Borley v. Wheeler & Wilson S. Manufacturing Co.

12 N.Y.S. 45 | N.Y. Sup. Ct. | 1890

Learned, P. J.

There are no exceptions in this case, except to the refusal to adjourn. Therefore none of the rulings made on defendant’s objection can be heard. This is settled in Briggs v. Waldron, 83 N. Y. 582, where the court would not hear an argument'on rulings, although there was a stipulation that it was understood upon the trial that an exception followed every objection. The reasons given by the court of appeals in that case are very sound; the rule there stated should seldom, if ever, be disregarded.

On the refusal to adjourn, we need only say that adjournments are in the discretion of the trial court. We should not interfere, unless in case of abuse, and nothing of that kind appears. The defendant claims that certain findings of the referee are unsupported by evidence, especially as to the. Dorsey sale, and as to commissions. But the evidence to support these findings is in the case; only the defendant claims that it was improperly admitted! *46As above stated, the defendant did not except to the admission of the evidence, and therefore we have nothing to review.
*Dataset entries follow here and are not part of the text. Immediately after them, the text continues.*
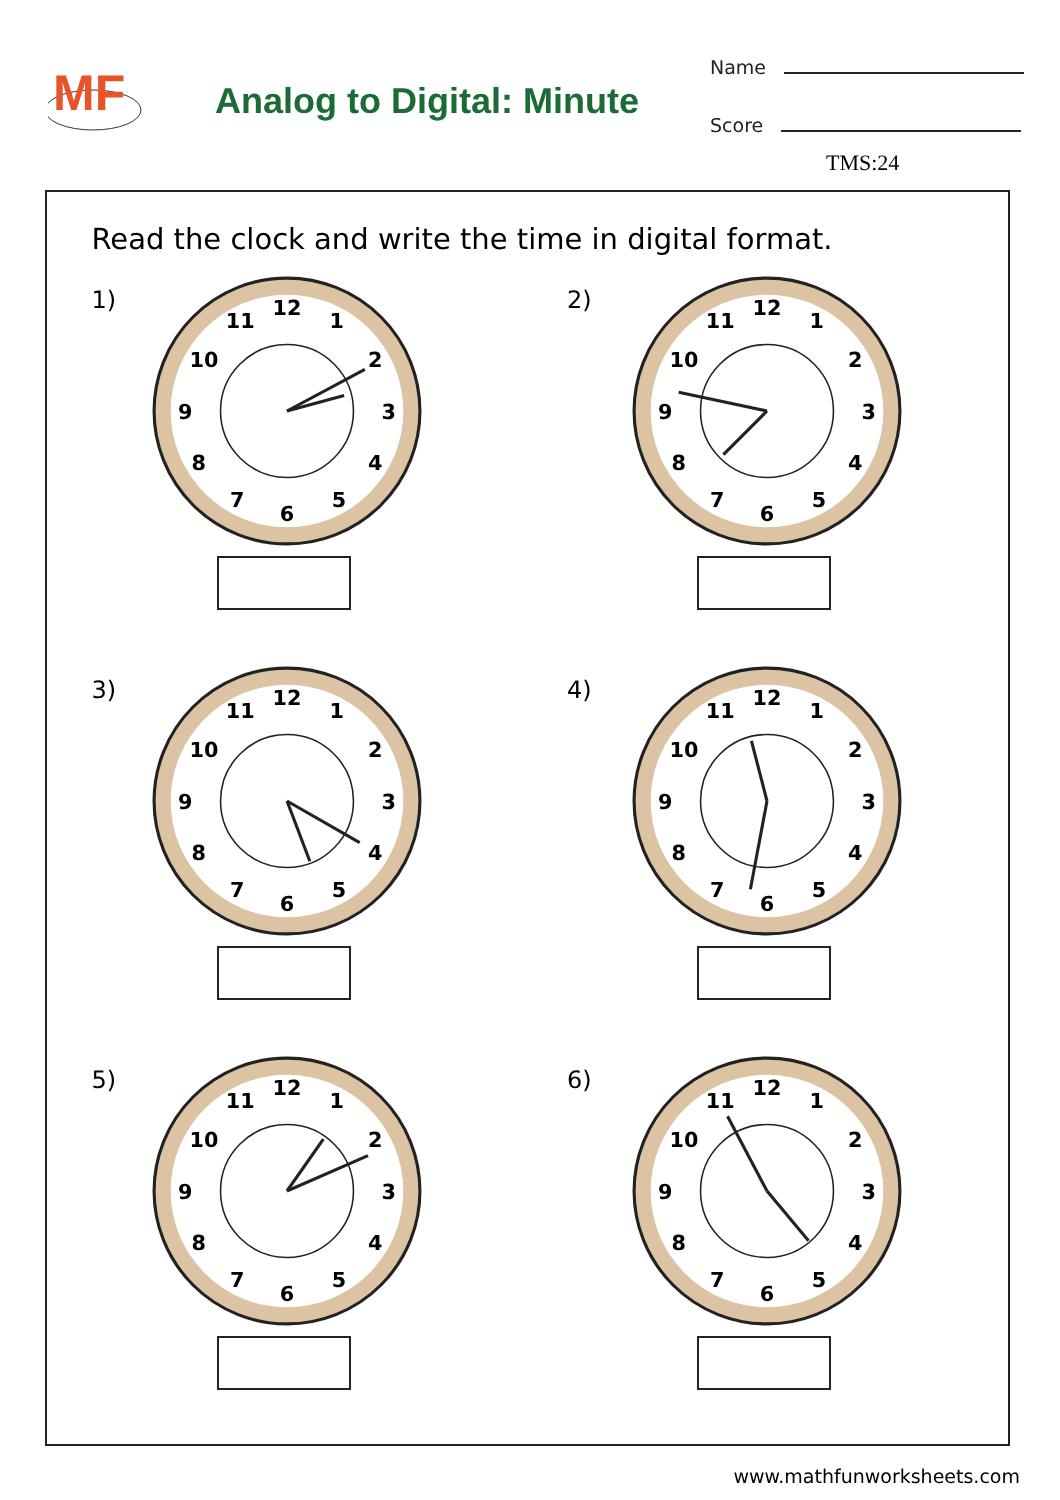MF
Analog to Digital: Minute
Name
Score
TMS:24
Read the clock and write the time in digital format.
1)
12
1
2
3
4
5
6
7
8
9
10
11
2)
12
1
2
3
4
5
6
7
8
9
10
11
3)
12
1
2
3
4
5
6
7
8
9
10
11
4)
12
1
2
3
4
5
6
7
8
9
10
11
5)
12
1
2
3
4
5
6
7
8
9
10
11
6)
12
1
2
3
4
5
6
7
8
9
10
11
www.mathfunworksheets.com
In the language of the case above cited, which should be fully understood, “the provisions of law, which require a party desiring to renew rulings upon a trial to take exceptions in proper form, are established for the convenience of courts as well as for the protection of parties; and the latter cannot by stipulation have their cases heard on appeal without regard to these provisions.” Judgment affirmed, with costs.